Written by Cowley and director Elin Schofield, Screwdriver is the inaugural winner of the Bill Cashmore Award, developed from a scratch idea to headline the Lyric Hammersmith’s annual Evolution Festival.
The result is a – largely – solo show exploring prison’s internal ecosystem, and asking what is the cost of being good at a job like Nicole’s.
Cowley displays serious swagger in the role, especially when Nicole is drunk. She delivers quick and deft character sketches. Nicole’s coworkers, are described and categorised dismissively: it’s for the inmates that she shows real feeling, like the posh “Camilla Parker-Bowles” or the composed Amina.

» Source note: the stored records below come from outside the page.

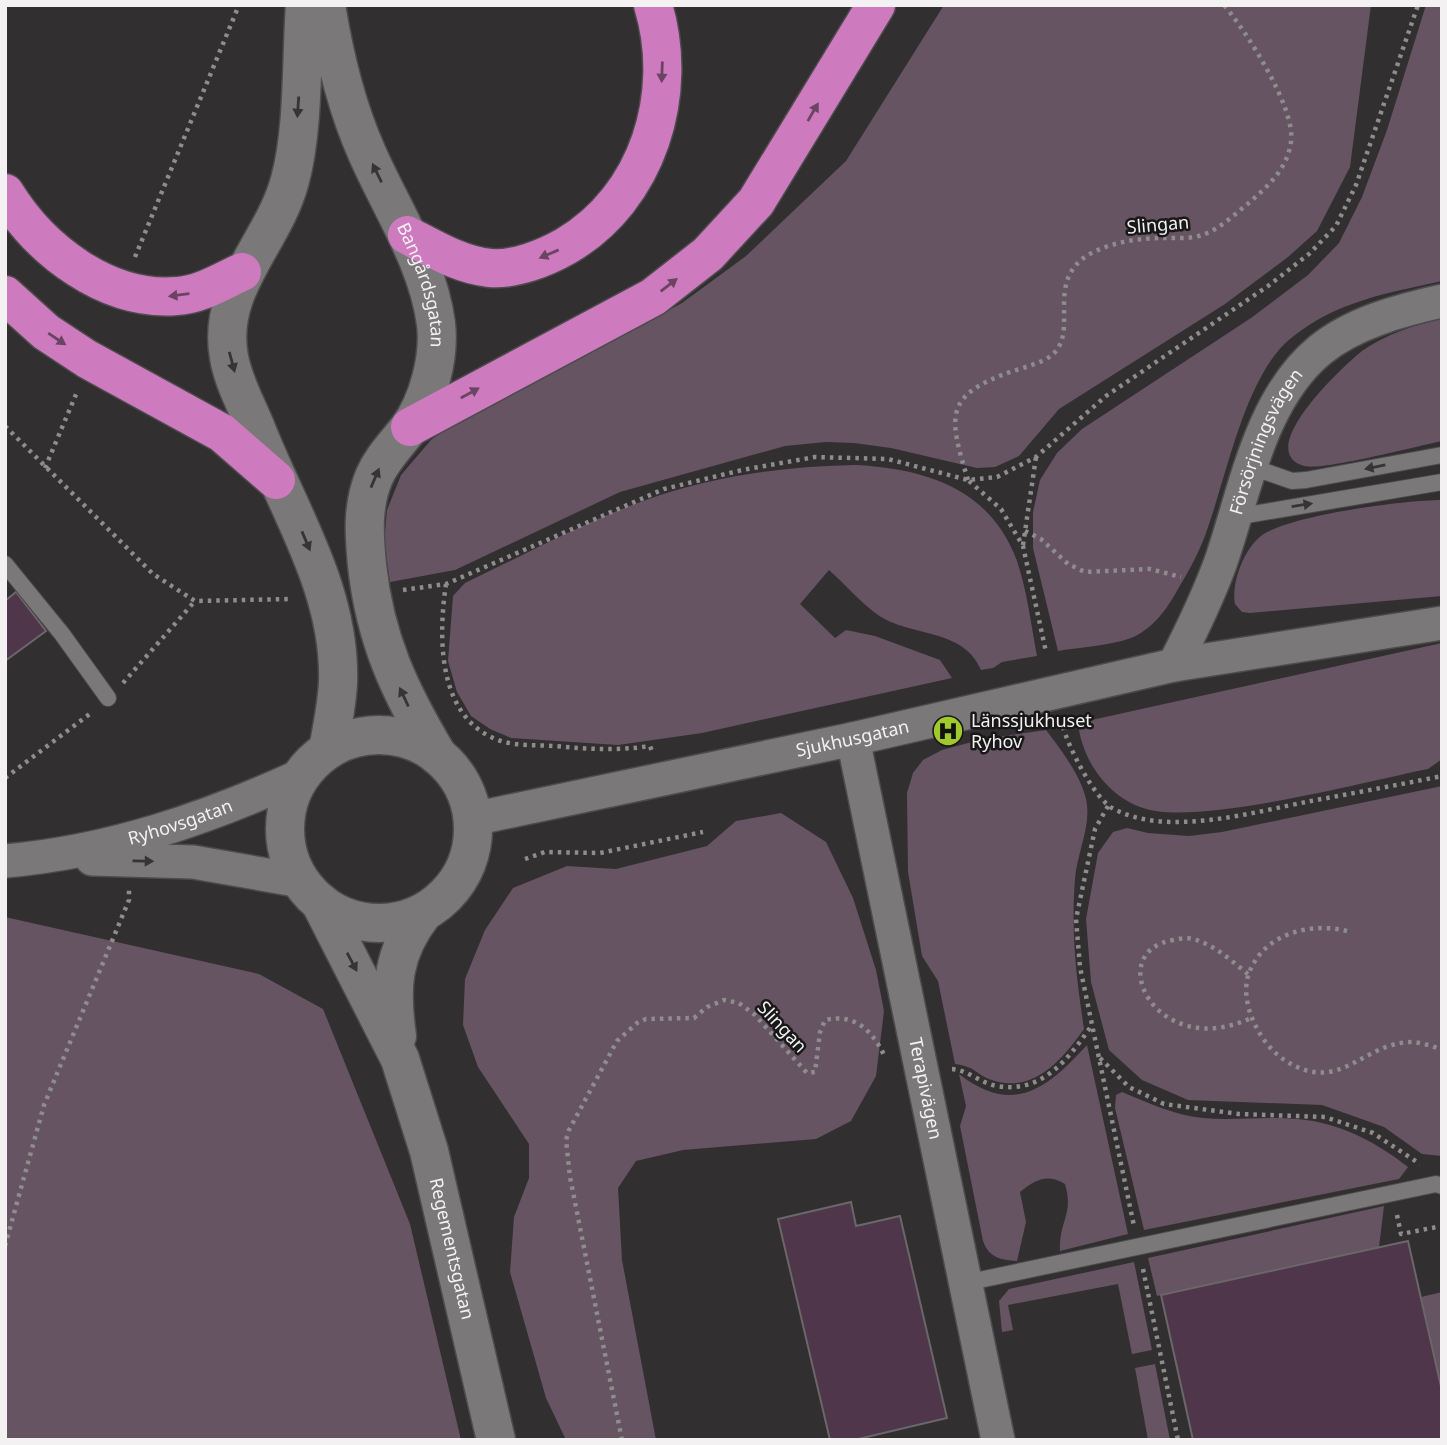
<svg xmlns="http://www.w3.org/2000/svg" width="1447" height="1445" viewBox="0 0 1447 1445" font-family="'Noto Sans',sans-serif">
	<rect width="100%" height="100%" fill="#322f31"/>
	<path fill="#665462" d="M944 5H1371L1350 167 1317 231 1288 257 1225 304 1059 409 1019 456 995 467 977 468 891 448 854 443 826 442 785 446 620 492 455 570 390 582 384 543 387 510 401 475 431 440 487 400 554 372 682 303 746 256 846 161Z
		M1426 5H1442V281C1387 293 1334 302 1290 339 1246 375 1227 474 1208 527 1201 549 1190 569 1178 589 1167 609 1153 629 1131 638 1109 646 1081 647 1058 651L1033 548V512L1040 480 1057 453 1082 429 1251 318 1308 275 1339 243 1362 197 1387 130Z
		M1442 319V441C1417 446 1323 471 1304 466 1252 451 1344 365 1362 351 1386 334 1414 325 1442 319Z
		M856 465C926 469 990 488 1017 561 1027 590 1031 625 1037 656L1002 662 993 668 981 670C964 628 910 637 878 615 860 602 845 584 829 570L800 604 835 638 846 630 875 636 940 660 952 678 702 733 618 745 511 738 490 729 471 716 457 692 448 661 453 596 465 583C524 555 584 522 646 500 713 476 786 466 856 465Z
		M1442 500V596L1250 613 1242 612 1235 604C1231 583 1244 549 1261 536 1289 515 1405 500 1442 500Z
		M1442 643V759L1428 769C1367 781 1195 827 1143 808 1107 796 1082 760 1078 723Z
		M1046 730C1061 750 1080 774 1086 799 1092 825 1077 852 1075 879 1071 933 1076 975 1084 1029 1062 1060 1032 1096 989 1079 973 1072 976 1067 955 1064L938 981 922 956 908 872 907 793 913 773 923 760 942 750 983 739Z
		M1442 786V1156L1422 1154 1384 1127 1322 1105 1188 1100 1142 1080 1109 1050 1091 982 1086 919 1098 853 1113 832 1127 828 1148 833 1189 836 1222 832Z
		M781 813 826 842 853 898 876 970 884 1011 876 1076 851 1121 816 1139 683 1150 636 1161 618 1188 622 1260 656 1440H566L546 1398 510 1272 514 1217 529 1178V1144L478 1067 463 1025 465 979 485 930 513 888 567 866 616 869 707 846 736 821Z
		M5 917 259 974 323 1009 410 1224 461 1440H5Z
		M1087 1045 1128 1234 1060 1251C1059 1220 1074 1215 1065 1184 1047 1173 1035 1180 1020 1192L1026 1222 1017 1261C1001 1260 989 1258 983 1241L960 1126 966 1106 959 1074C1013 1116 1047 1089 1087 1045Z
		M1122 1092C1149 1103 1173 1115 1203 1118 1237 1121 1272 1115 1306 1120 1344 1125 1379 1144 1408 1167L1399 1179 1144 1230 1115 1108 1116 1095Z
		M1384 1206 1379 1247 1157 1296 1148 1258Z
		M1134 1262 1152 1350 1132 1354 1118 1284 1008 1305 1013 1330 1002 1332 999 1301 1009 1289Z
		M1442 1292V1391L1421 1297Z
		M1155 1364 1170 1440H1148L1135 1368Z"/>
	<path fill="#50364b" stroke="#6a6769" stroke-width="2" d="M16 592 46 631 5 661V601Z
		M851 1202 856 1226 900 1216 947 1418 854 1440H830L778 1219Z
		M1408 1241 1442 1391V1440H1193L1161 1295Z"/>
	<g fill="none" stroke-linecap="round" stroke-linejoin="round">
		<g stroke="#4d4b4d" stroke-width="18">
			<path id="lane" d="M1252 467 1292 481 1306 480 1442 455
				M1235 517 1442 482
				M5 564 62 634 108 698
				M965 1283 1436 1184 1442 1186"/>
		</g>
		<g stroke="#4d4b4d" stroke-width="36">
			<g id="street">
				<path id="s1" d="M1174 665C1191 632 1207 599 1220 564 1245 493 1259 400 1320 350 1353 323 1401 310 1442 301"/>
				<path id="s2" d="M853 739 998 1440"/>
				<path id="s3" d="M473 819 853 739 1174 665 1442 623"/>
				<path d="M92 859 193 862 301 881"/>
				<path id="s4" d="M5 861C110 852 209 818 304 774"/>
			</g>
		</g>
		<g stroke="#4d4b4d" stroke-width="41">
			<g id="secondary">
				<path d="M305 5C301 59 304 129 290 180 274 242 216 288 229 357 233 382 248 408 257 431 289 512 341 591 338 682 337 705 332 728 328 750"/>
				<path id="s5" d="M326 5C334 55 346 106 367 153 391 208 428 262 436 324 440 357 428 403 408 429 396 445 382 458 374 477 362 506 364 534 367 565 375 640 400 692 438 756"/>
				<circle cx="379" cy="829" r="94"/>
				<path id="s6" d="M320 902 400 1059 429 1151 496 1440"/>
				<path d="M397 1036C390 987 392 953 423 913"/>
			</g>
		</g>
		<g stroke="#4d4b4d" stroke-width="41">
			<path id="highway" d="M5 193C40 250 107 302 177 296 200 295 222 281 242 272
				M407 235C434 249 460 265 490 268 515 270 545 258 566 246 648 198 680 94 653 5
				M5 295 46 332 87 359 222 433 276 480
				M410 427 653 297 708 254 756 202 876 5"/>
		</g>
		<path stroke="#8f8c8e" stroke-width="4.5" stroke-dasharray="3.5 5" stroke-linecap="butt" d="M135 257 239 5
			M5 426 153 574 195 601 292 599
			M45 468 77 392
			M968 480C948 415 944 395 1013 371 1025 367 1042 363 1052 355 1080 331 1044 283 1088 255 1111 242 1139 238 1165 238 1176 238 1191 239 1202 235 1220 229 1235 214 1250 202 1269 185 1287 169 1291 142 1296 108 1246 31 1224 5
			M969 481 1001 509 1023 546 1046 652
			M1025 531 1041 539 1068 564 1085 572 1150 569 1181 577
			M1023 545 1036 457
			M446 584C438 638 437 720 501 741 517 746 538 745 554 746 588 749 617 751 650 746L652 751
			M403 590 446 584 664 489 742 470 815 457 888 459 968 480 997 477 1036 457 1106 396 1268 286 1309 254 1336 226 1356 185 1418 5
			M123 683 195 601
			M1063 727C1069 748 1093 796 1112 808 1166 838 1253 812 1311 801 1354 793 1398 785 1442 776
			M5 778 91 713
			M1108 806 1095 829 1076 919 1080 967 1134 1226
			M525 859 545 852 600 853 703 832
			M1347 931C1311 922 1264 933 1249 973 1238 1003 1261 1046 1286 1061 1340 1095 1362 1043 1411 1042 1420 1042 1433 1046 1442 1050
			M1248 974C1234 963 1217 947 1199 941 1191 937 1181 938 1173 940 1101 952 1157 1064 1253 1017
			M1100 1058 1129 1087 1164 1104 1239 1114 1325 1117 1373 1133 1420 1164
			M952 1069C968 1070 980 1083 997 1086 1043 1094 1069 1058 1092 1025
			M1397 1215 1401 1234 1442 1226
			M5 1246 44 1105 129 900V890
			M1143 1269 1178 1440
			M622 1440 570 1177 566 1140 569 1130 617 1041 637 1023 646 1019 694 1018 707 1007 724 1000 739 1003 755 1015 807 1073 815 1072 820 1032 825 1020C854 1013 872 1030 884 1055"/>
		<use href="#lane" stroke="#7b787a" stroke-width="16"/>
		<use href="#street" stroke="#7b787a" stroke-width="33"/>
		<use href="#secondary" stroke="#7b787a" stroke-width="38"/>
		<use href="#highway" stroke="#ce7abf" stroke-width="38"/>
	</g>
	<defs><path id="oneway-solid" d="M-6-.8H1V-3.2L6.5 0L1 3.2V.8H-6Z" transform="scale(1.75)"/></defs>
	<g fill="#6a4463">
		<use href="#oneway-solid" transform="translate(662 72) rotate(92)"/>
		<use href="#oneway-solid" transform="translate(813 112) rotate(-60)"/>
		<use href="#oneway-solid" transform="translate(549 254) rotate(157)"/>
		<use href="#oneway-solid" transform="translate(669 285) rotate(-38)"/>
		<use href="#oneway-solid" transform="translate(179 295) rotate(173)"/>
		<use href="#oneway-solid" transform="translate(57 339) rotate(34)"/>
		<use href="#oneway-solid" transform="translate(470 393) rotate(-29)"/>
	</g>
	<g fill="#363535">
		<use href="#oneway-solid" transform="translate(298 107) rotate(94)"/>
		<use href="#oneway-solid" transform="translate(377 173) rotate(-116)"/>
		<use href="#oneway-solid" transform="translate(232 362) rotate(75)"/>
		<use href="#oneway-solid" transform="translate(1375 467) rotate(169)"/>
		<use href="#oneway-solid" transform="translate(375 478) rotate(-67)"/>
		<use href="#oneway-solid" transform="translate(1302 505) rotate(-9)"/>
		<use href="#oneway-solid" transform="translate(306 541) rotate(67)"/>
		<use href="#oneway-solid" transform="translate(404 697) rotate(-115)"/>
		<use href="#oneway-solid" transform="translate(143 861) rotate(1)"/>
		<use href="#oneway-solid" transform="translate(352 962) rotate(62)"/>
	</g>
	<defs>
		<g id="hospital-disc" transform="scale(1.575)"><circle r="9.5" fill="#a0c92b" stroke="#191818"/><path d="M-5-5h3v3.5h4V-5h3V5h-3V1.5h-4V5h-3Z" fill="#111"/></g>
	</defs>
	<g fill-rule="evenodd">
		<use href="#hospital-disc" x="948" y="731"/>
	</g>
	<g text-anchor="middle" stroke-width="5" stroke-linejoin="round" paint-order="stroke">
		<g font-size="18" fill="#f3f1f2" stroke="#191818">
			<text transform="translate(1158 225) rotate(-5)" y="6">Slingan</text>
			<text dy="6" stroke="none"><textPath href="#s5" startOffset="298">Bangårdsgatan</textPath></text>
			<text dy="6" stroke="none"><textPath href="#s1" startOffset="242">Försörjningsvägen</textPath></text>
			<text dy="6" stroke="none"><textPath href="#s3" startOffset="388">Sjukhusgatan</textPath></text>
			<text dy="6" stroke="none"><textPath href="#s4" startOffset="180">Ryhovsgatan</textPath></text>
			<text transform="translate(782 1027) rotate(47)" y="6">Slingan</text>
			<text dy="6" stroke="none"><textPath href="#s2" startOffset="357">Terapivägen</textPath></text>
			<text dy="6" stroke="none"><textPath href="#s6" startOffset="373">Regementsgatan</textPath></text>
		</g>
		<g font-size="18" fill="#f3f1f2" stroke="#191818" text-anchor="start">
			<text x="971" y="727">Länssjukhuset<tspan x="971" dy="21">Ryhov</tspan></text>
		</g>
	</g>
	<rect width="1447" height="1445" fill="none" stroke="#f3f1f2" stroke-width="14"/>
</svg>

Cindy Lin’s angular design strands Nicole on an anonymous square island, with a mirrored square above. The only props are her plastic cup of water and a chair she wrestles or leans on to channel her unsympathetic estate agent boyfriend. The stage’s trough occasionally throbs with white light, in dangerous breaks from George Ogilvie’s pink and blue washes.
Screwdriver takes its time settling in before vaulting towards a mysterious, emotionally-charged decision. This comes too abruptly for a show with a brief, one-hour run-time. But the sudden acceleration is matched by the sparingly used fuzzy climaxes of James Allen’s sound design and, in the end, the frank humour of Cowley’s performance wins out.